#### WHAT IS REQUIRED
The full listing, excluding its pictures, should be printed exactly as it stands.

□ □ □ □ □ □ □

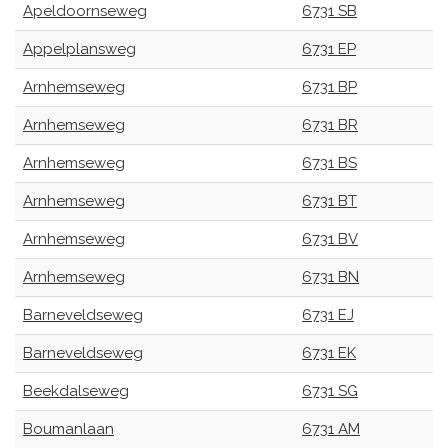
Apeldoornseweg
6731 SB
Appelplansweg
6731 EP
Arnhemseweg
6731 BP
Arnhemseweg
6731 BR
Arnhemseweg
6731 BS
Arnhemseweg
6731 BT
Arnhemseweg
6731 BV
Arnhemseweg
6731 BN
Barneveldseweg
6731 EJ
Barneveldseweg
6731 EK
Beekdalseweg
6731 SG
Boumanlaan
6731 AM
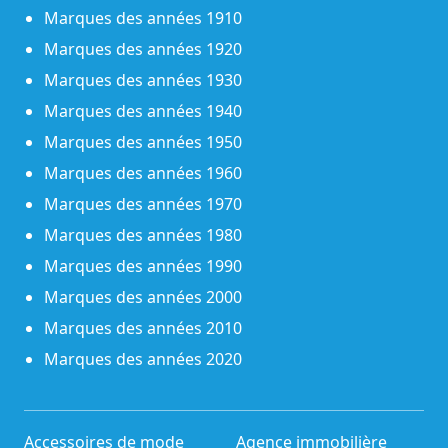
Marques des années 1910
Marques des années 1920
Marques des années 1930
Marques des années 1940
Marques des années 1950
Marques des années 1960
Marques des années 1970
Marques des années 1980
Marques des années 1990
Marques des années 2000
Marques des années 2010
Marques des années 2020
Accessoires de mode
Agence immobilière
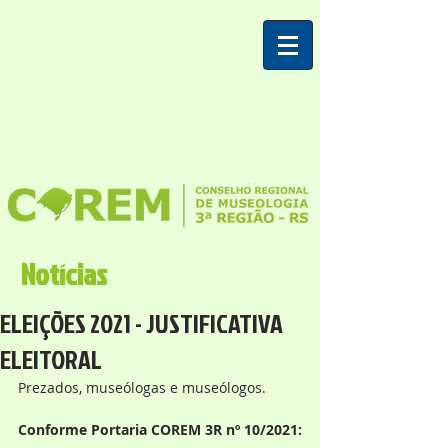
Notícias
ELEIÇÕES 2021 - JUSTIFICATIVA
ELEITORAL
Prezados, museólogas e museólogos.
Conforme Portaria COREM 3R nº 10/2021:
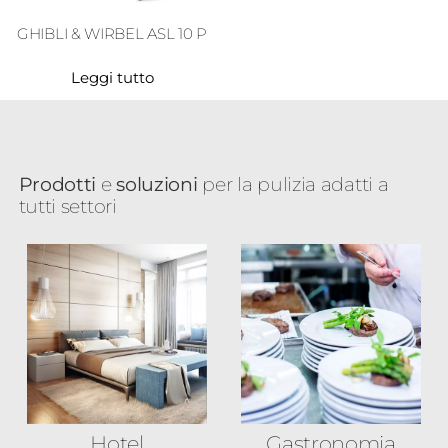
GHIBLI & WIRBEL ASL 10 P
Leggi tutto
Prodotti
e
soluzioni
per la pulizia adatti a
tutti settori
Hotel
Gastronomia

□ □ □ □ □ □ □

#### WRITTEN SOLUTION
Apeldoornseweg
6731 SB
Appelplansweg
6731 EP
Arnhemseweg
6731 BP
Arnhemseweg
6731 BR
Arnhemseweg
6731 BS
Arnhemseweg
6731 BT
Arnhemseweg
6731 BV
Arnhemseweg
6731 BN
Barneveldseweg
6731 EJ
Barneveldseweg
6731 EK
Beekdalseweg
6731 SG
Boumanlaan
6731 AM
Marques des années 1910
Marques des années 1920
Marques des années 1930
Marques des années 1940
Marques des années 1950
Marques des années 1960
Marques des années 1970
Marques des années 1980
Marques des années 1990
Marques des années 2000
Marques des années 2010
Marques des années 2020
Accessoires de mode
Agence immobilière
Notícias
ELEIÇÕES 2021 - JUSTIFICATIVA
ELEITORAL
Prezados, museólogas e museólogos.
Conforme Portaria COREM 3R nº 10/2021:
GHIBLI & WIRBEL ASL 10 P
Leggi tutto
Prodotti
e
soluzioni
per la pulizia adatti a
tutti settori
Hotel
Gastronomia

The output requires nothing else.